Ta-Nehisi Coates - Ta-Nehisi Coates is a senior editor for The Atlantic, where he writes about culture, politics, and social issues for TheAtlantic.com and the magazine. He is the author of the memoir The Beautiful Struggle. More

Born in 1975, the product of two beautiful parents. Raised in West Baltimore—not quite The Wire, but sometimes ill all the same. Studied at the Mecca for some years in the mid-’90s. Emerged with a purpose, if not a degree. Slowly migrated up the East Coast with a baby and my beloved, until I reached the shores of Harlem. Wrote some stuff along the way.

Let It Come

By Ta-Nehisi Coates
Sep 15 2008, 2:00 PM ET Comment

You may have noticed that throughout this election I've made constant allusions to Marion Barry.  That's because my first job in journalism was working at the illustrious Washington City Paper. This was the summer of 1996, I was 20 year old college student, and Barry, back from the dead, was busy inflaming the city's white population. When I started at City Paper, I was given a copy of Jospeph Mitchell's Up In The Old Hotel, Norman Sims and Mark Kramer's Literary Journalism and Tom Sherwood and Harry Jaffe's Dream City. It's funny because while the former two books came to define me professionally, the latter was the most influential.

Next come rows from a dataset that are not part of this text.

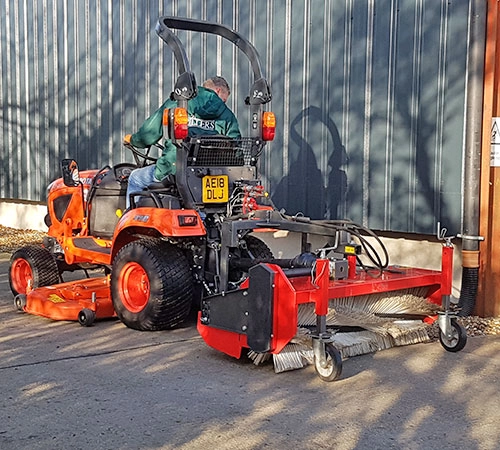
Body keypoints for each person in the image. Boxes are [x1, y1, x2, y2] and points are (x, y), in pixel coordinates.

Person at [124, 76, 241, 208]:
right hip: (212, 174)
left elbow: (148, 134)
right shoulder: (227, 115)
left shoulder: (177, 102)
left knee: (135, 178)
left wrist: (134, 140)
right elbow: (235, 148)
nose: (222, 104)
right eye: (224, 100)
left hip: (175, 168)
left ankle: (129, 220)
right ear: (218, 91)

Most people who saw D.C. from afar in the 80s and early 90s, simply thought that city was populated but utter morons. But Dream City put Barry in historical perspective, tracing the doings of the racist thugs who'd once been its overlords. Barry carried with him all of that history, and master politician that he was, he employed it to great effect. By the end of his mayoral career, a consortium of wise-men in the District were actually considering paying him not to run. I didn't cover Barry much, but I got to study the work of some great reporters who did. I thought then that the District under Barry was simply a particularly egregious case of demagoguery and victimology. But I was young, and I didn't know history.

Rick Perlstein has outlined how Nixon basically turned a victimology of white struggle into a political career. Then there are the racists who terrorized the black middle class in the South, and then routinely charged that they, themselves, were the aggrieved, not the blacks who they'd just run out of town. White victimology is lamentable and ultimately accepted, mostly because the "white working class" is more an idea, an weird amalgam of the purity of the white Southern belle and nobleness of the savage, than an actual group of people. Still it's been a sight to watch the same clucking heads that dismiss black people for "a culture of failure" and for worshiping ignorance, now tell us that it's fine for someone who potentially holds the fate of civilization in their hands to know as much about the Bush Doctrine as the man on the street, to think that "Intelligent Design" is science. Enough, indeed. Marion Barry wrecked D.C. These fools are talking about the world.




As Barry's last term in office closed out, to the horror of us progressives, he flirted with the idea of running again. At that time, Ken Cummins, who'd been a scathing critic of Barry, wrote a piece urging Barry on. His point was that the District deserved--indeed needed--the opportunity to show that it's electorate had matured, that Barry shouldn't be eased out, but should be put out by the people that put him in. Perhaps sensing that that's exactly what would happen, Barry declined. I've thought about that piece all weekend while weighing McCain's embrace of the culture wars and outright lying. Many who thought McCain honorable are now distraught and would like to see a return to the McCain they thought they knew. But if only because I was never that invested in McCain as the honorable warrior, I say bring it on.

The thing is, we deserve to know exactly what manner of country we are living in. Are we living in a place where people think claiming to be offended is actually a qualifier for national office? Does our citizenry actually think that Obama is a Muslim, and worse, that being a Muslim is a disqualifier? Do we actually believe that a presidential candidate of a major party would endorse sex ed for Kindergarten? At this critical moment, are these the issues that sway us? In the 1960s, Baldwin warned us of integrating into a burning house. I need to know precisely what manner of house we've entered.